**YOUR ASSIGNMENT:**
Among the records below, which lines contain the string "place"? Report them.

☆ ☆ ☆ ☆

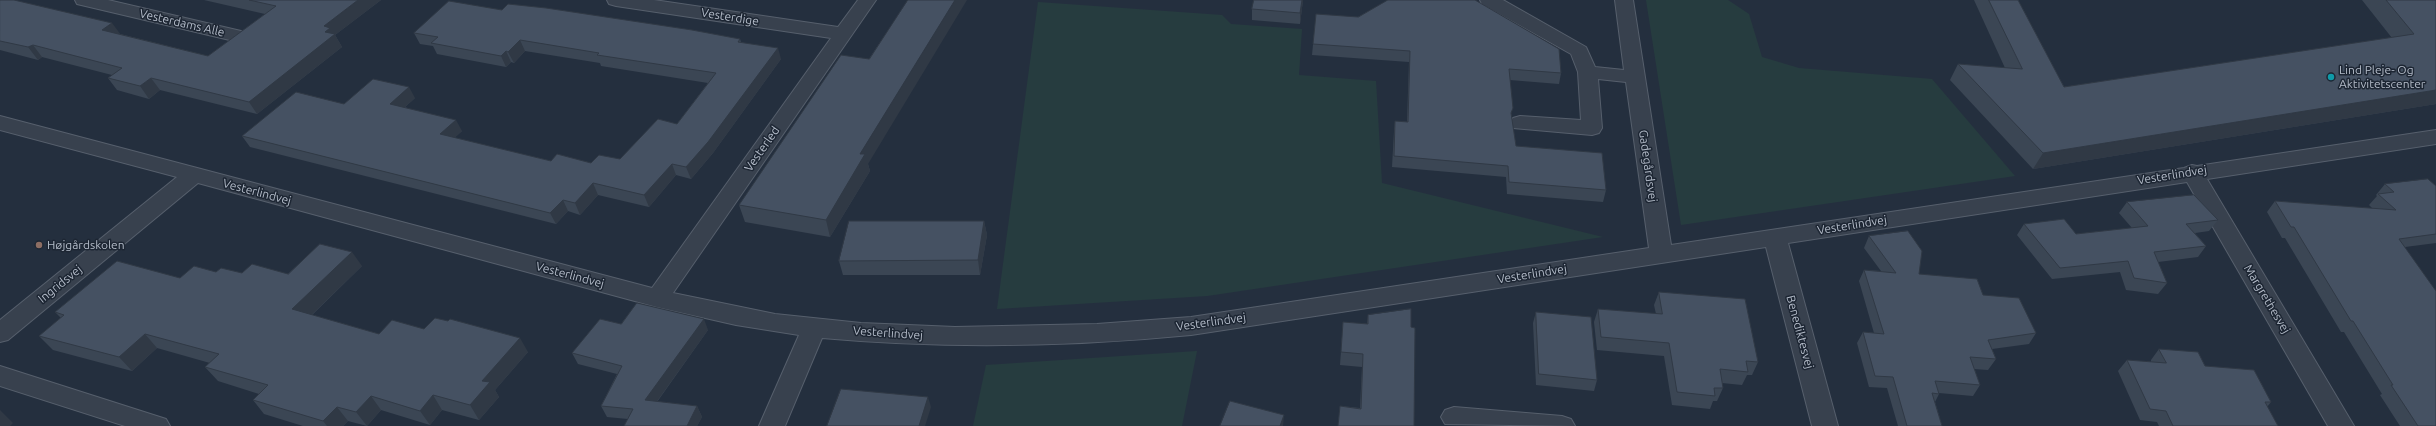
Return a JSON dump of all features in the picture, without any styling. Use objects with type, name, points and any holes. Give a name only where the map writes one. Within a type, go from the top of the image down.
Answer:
[{"type":"street","name":"Vesterdams Alle","points":[[84,0],[234,35]]},
{"type":"street","name":"Vesterdige","points":[[616,0],[844,34]]},
{"type":"street","name":"Vesterled","points":[[657,298],[867,0]]},
{"type":"street","points":[[1489,0],[1579,51],[1588,72],[1592,128],[1520,123]]},
{"type":"street","name":"Gadegårdsvej","points":[[1624,0],[1661,255]]},
{"type":"street","points":[[1588,72],[1635,77]]},
{"type":"street","name":"Vesterlindvej","points":[[0,123],[657,298],[738,316],[814,328],[952,337],[1110,334],[1191,326],[1775,238],[2192,172],[2436,137]]},
{"type":"street","name":"Margrethesvej","points":[[2192,172],[2341,426]]},
{"type":"street","name":"Ingridsvej","points":[[0,332],[194,175]]},
{"type":"street","name":"Benediktesvej","points":[[1775,238],[1825,426]]},
{"type":"street","points":[[772,426],[814,328]]},
{"type":"street","points":[[0,376],[157,426]]},
{"type":"street","points":[[1454,417],[1562,426]]},
{"type":"green space","points":[[1646,0],[1728,0],[1749,14],[1762,57],[1799,68],[1932,79],[2015,176],[1681,225]]},
{"type":"green space","points":[[1038,2],[1222,15],[1231,24],[1302,29],[1299,75],[1376,81],[1382,183],[1603,237],[1207,296],[997,309]]},
{"type":"green space","points":[[1197,351],[1182,426],[973,426],[986,365]]},
{"type":"building","points":[[0,0],[14,0],[112,23],[102,30],[208,56],[276,6],[249,0],[358,0],[324,26],[330,28],[325,32],[335,34],[249,102],[151,78],[140,86],[108,78],[122,68],[33,45],[28,47],[0,41]]},
{"type":"building","points":[[908,0],[955,0],[860,154],[865,154],[826,220],[739,205],[841,55],[869,59]]},
{"type":"building","points":[[1254,0],[1302,0],[1300,13],[1252,9]]},
{"type":"building","points":[[1388,0],[1475,0],[1559,49],[1561,73],[1509,69],[1513,108],[1511,113],[1516,146],[1602,153],[1606,190],[1509,182],[1508,166],[1394,156],[1395,121],[1408,122],[1410,51],[1313,44],[1316,14],[1358,17]]},
{"type":"building","name":"Lind Pleje- Og Aktivitetscenter","points":[[1989,0],[2018,0],[2064,87],[2414,34],[2386,0],[2436,0],[2436,90],[2043,153],[1958,64],[2022,69]]},
{"type":"building","points":[[449,1],[502,10],[508,4],[546,8],[692,30],[740,39],[738,42],[778,48],[708,142],[686,167],[672,164],[644,195],[593,183],[575,203],[563,200],[550,213],[242,136],[296,92],[344,104],[373,79],[409,87],[390,104],[456,120],[440,134],[551,161],[557,154],[591,163],[599,155],[620,159],[658,119],[677,124],[716,73],[597,55],[599,53],[520,40],[508,52],[506,51],[501,56],[431,43],[438,37],[414,33]]},
{"type":"building","points":[[2428,179],[2436,186],[2436,234],[2399,239],[2436,291],[2436,426],[2418,426],[2391,385],[2393,385],[2353,321],[2351,321],[2294,227],[2291,227],[2275,201],[2396,210],[2378,194],[2394,192],[2385,184]]},
{"type":"building","points":[[2194,195],[2218,220],[2186,224],[2206,246],[2154,252],[2167,283],[2134,278],[2128,261],[2060,268],[2024,224],[2064,219],[2076,234],[2148,226],[2127,202]]},
{"type":"building","points":[[849,221],[984,221],[978,260],[839,261]]},
{"type":"building","points":[[1908,231],[1922,251],[1919,274],[1977,279],[1983,295],[2019,298],[2036,333],[1988,340],[1996,359],[1970,357],[1980,385],[1935,381],[1939,394],[1932,393],[1942,426],[1907,426],[1893,377],[1875,376],[1863,332],[1884,334],[1864,270],[1896,273],[1869,236]]},
{"type":"building","points":[[320,244],[352,252],[292,309],[379,334],[392,320],[424,329],[435,318],[448,321],[450,319],[520,338],[482,381],[490,382],[470,405],[433,395],[420,411],[371,396],[356,412],[337,407],[323,421],[253,400],[268,385],[205,367],[219,354],[145,334],[119,357],[39,336],[64,315],[55,312],[117,261],[180,278],[194,266],[216,272],[221,268],[242,273],[252,264],[288,274]]},
{"type":"building","points":[[1659,292],[1745,299],[1758,362],[1746,361],[1748,372],[1720,369],[1723,388],[1714,388],[1715,396],[1677,392],[1669,343],[1601,337],[1598,309],[1662,314]]},
{"type":"building","points":[[637,303],[704,319],[645,400],[697,406],[687,426],[624,426],[633,409],[601,406],[622,366],[572,353],[600,319],[621,324]]},
{"type":"building","points":[[1411,309],[1411,327],[1415,328],[1414,426],[1338,426],[1340,406],[1361,409],[1363,354],[1341,352],[1343,322],[1368,324],[1368,315]]},
{"type":"building","points":[[1536,312],[1591,317],[1597,380],[1539,374]]},
{"type":"building","points":[[2159,349],[2198,352],[2205,366],[2254,370],[2271,402],[2265,402],[2278,426],[2173,426],[2166,411],[2150,409],[2127,360],[2166,363]]},
{"type":"building","points":[[841,389],[928,397],[919,426],[827,426]]},
{"type":"building","points":[[1230,401],[1284,415],[1280,426],[1220,426]]},
{"type":"place","name":"Lind Pleje- Og Aktivitetscenter","points":[[2331,77]]},
{"type":"place","name":"Højgårdskolen","points":[[39,245]]}]
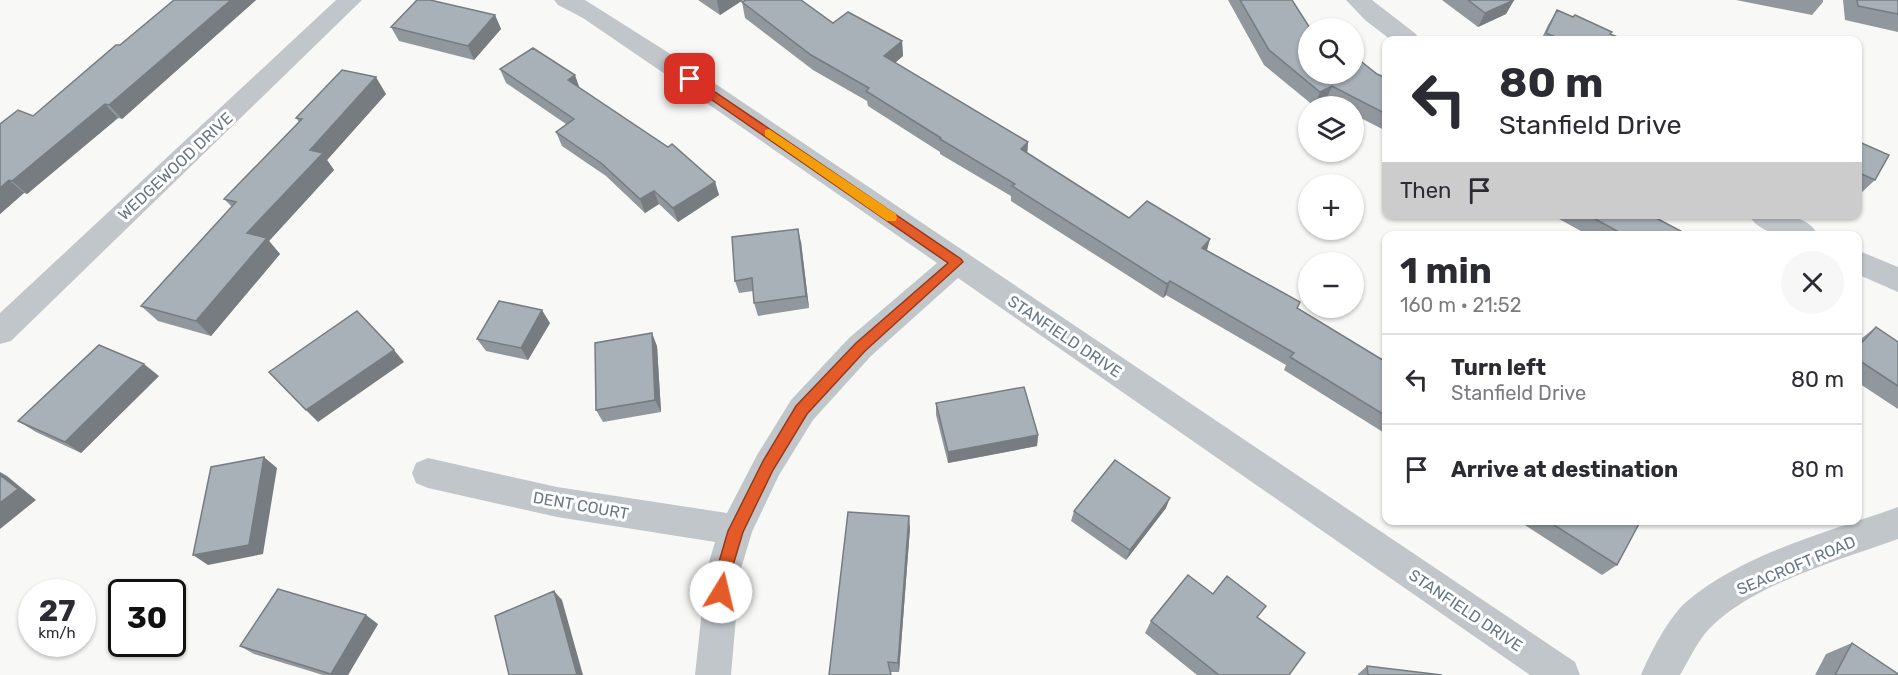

☆ ☆ ☆ ☆

**YOUR RESPONSE:**
{"type":"place","name":"Lind Pleje- Og Aktivitetscenter","points":[[2331,77]]},
{"type":"place","name":"Højgårdskolen","points":[[39,245]]}]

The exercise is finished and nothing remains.